Material for the task:
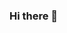 ### Hi there 👋

<!--
**TAs a student of Computer Science & Engineering seeking a job in a well-known organization where I can use my knowledge and skill and have the opportunity to learn more which will lead me toward the path of my chosen. .

Here are some ideas to get you started:

- 🔭 I’m currently working on ...
- 🌱 I’m currently learning ...
- 👯 I’m looking to collaborate on ...
- 🤔 I’m looking for help with ...
- 💬 Ask me about ...
- 📫 How to reach me: ...
- 😄 Pronouns: ...
- ⚡ Fun fact: ...
-->
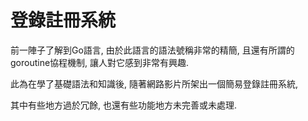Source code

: # 登錄註冊系統

前一陣子了解到Go語言, 由於此語言的語法號稱非常的精簡, 且還有所謂的goroutine協程機制, 讓人對它感到非常有興趣.

此為在學了基礎語法和知識後, 隨著網路影片所架出一個簡易登錄註冊系統, 

其中有些地方過於冗餘, 也還有些功能地方未完善或未處理.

Aim of the exercise: Please convert the lines above into a Markdown table with two columns, Row and Text, giving each non-blank line its own numbered row. Skip blank lines and leave the pictures out.

Result of the task:
| Row | Text |
|---|---|
| 1 |  ### Hi there 👋 |
| 2 | <!-- |
| 3 | **TAs a student of Computer Science & Engineering seeking a job in a well-known organization where I can use my knowledge and skill and have the opportunity to learn more which will lead me toward the path of my chosen. . |
| 4 | Here are some ideas to get you started: |
| 5 | - 🔭 I’m currently working on ... |
| 6 | - 🌱 I’m currently learning ... |
| 7 | - 👯 I’m looking to collaborate on ... |
| 8 | - 🤔 I’m looking for help with ... |
| 9 | - 💬 Ask me about ... |
| 10 | - 📫 How to reach me: ... |
| 11 | - 😄 Pronouns: ... |
| 12 | - ⚡ Fun fact: ... |
| 13 | --> |
| 14 | Source code |
| 15 | : # 登錄註冊系統 |
| 16 | 前一陣子了解到Go語言, 由於此語言的語法號稱非常的精簡, 且還有所謂的goroutine協程機制, 讓人對它感到非常有興趣. |
| 17 | 此為在學了基礎語法和知識後, 隨著網路影片所架出一個簡易登錄註冊系統,  |
| 18 | 其中有些地方過於冗餘, 也還有些功能地方未完善或未處理. |